Abstract In this study, a remote caretaking system has been developed using the plantar pressure measurement feature. This system can be used by medical professionals for patients who require real-time telemonitoring of their gait patterns, activities, and postures. The system consists of a waist belt and accompanying instrumented shoes. The pair of shoes are embedded with tactile sensors, signal conditioning circuitry and Bluetooth communication. The waist belt consists of a Bluetooth module, an accelerometer, GPS module, micro-controller development board and a GPRS module. The complete system has the capability to obtain measurements of the plantar pressures, to detect a predefined posture or activity, calculate gait parameters, find locational information, and to detect falling accidents of the wearer. The system of waist belt and instrumented shoes poses Body Area Network (BAN) features, and establishes a small-scaled network that operates in the peripheral proximity of the human body, using Bluetooth communication. The data acquired by the waist belt is continuously transmitted via a GPRS link to a remote open-source Internet of Things (IOT) platform as data packets which consist of plantar pressure data, identified posture data, and GPS coordinates.

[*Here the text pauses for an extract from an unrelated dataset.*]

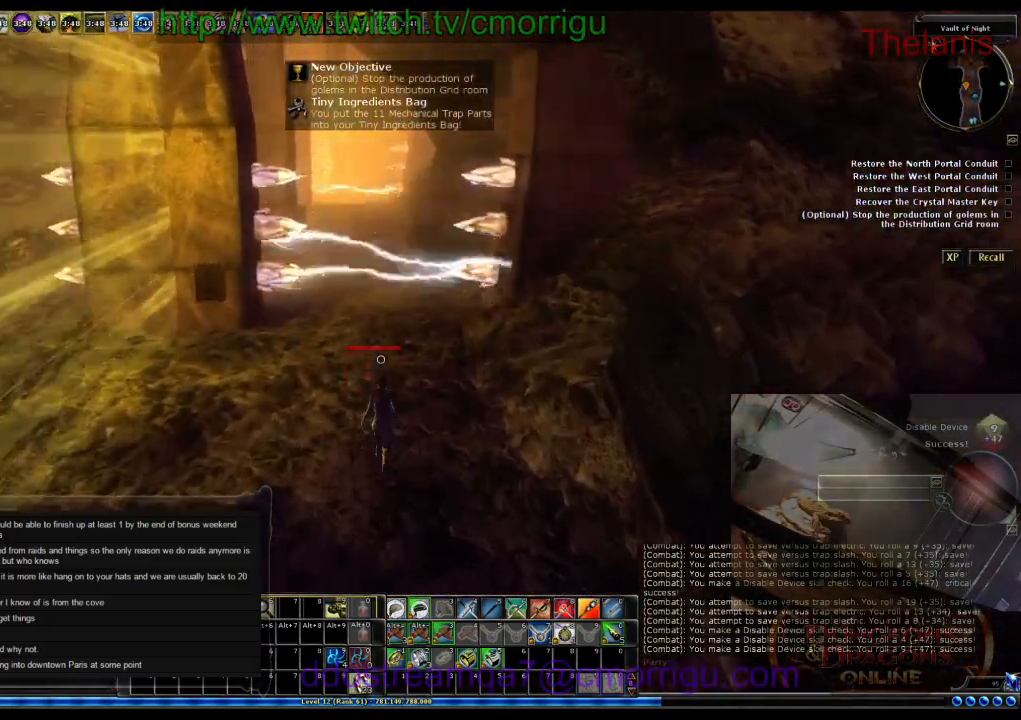
{"keys": ["w"], "events": []}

The telemonitoring process of the patient is enhanced by the IOT dashboard and the Android application in this system, whereby the real-time data of the posture or activity and locational information can be monitored. To improve convenience, an Android-based mobile application and a web based telemonitoring platform have been implemented, wherein the location, gait information, predefined posture or activity, and falling accidents of the patient can be monitored. Moreover, real-time data is stored in the IOT, where the data stored in the IOT is available for post-processing of medical research studies.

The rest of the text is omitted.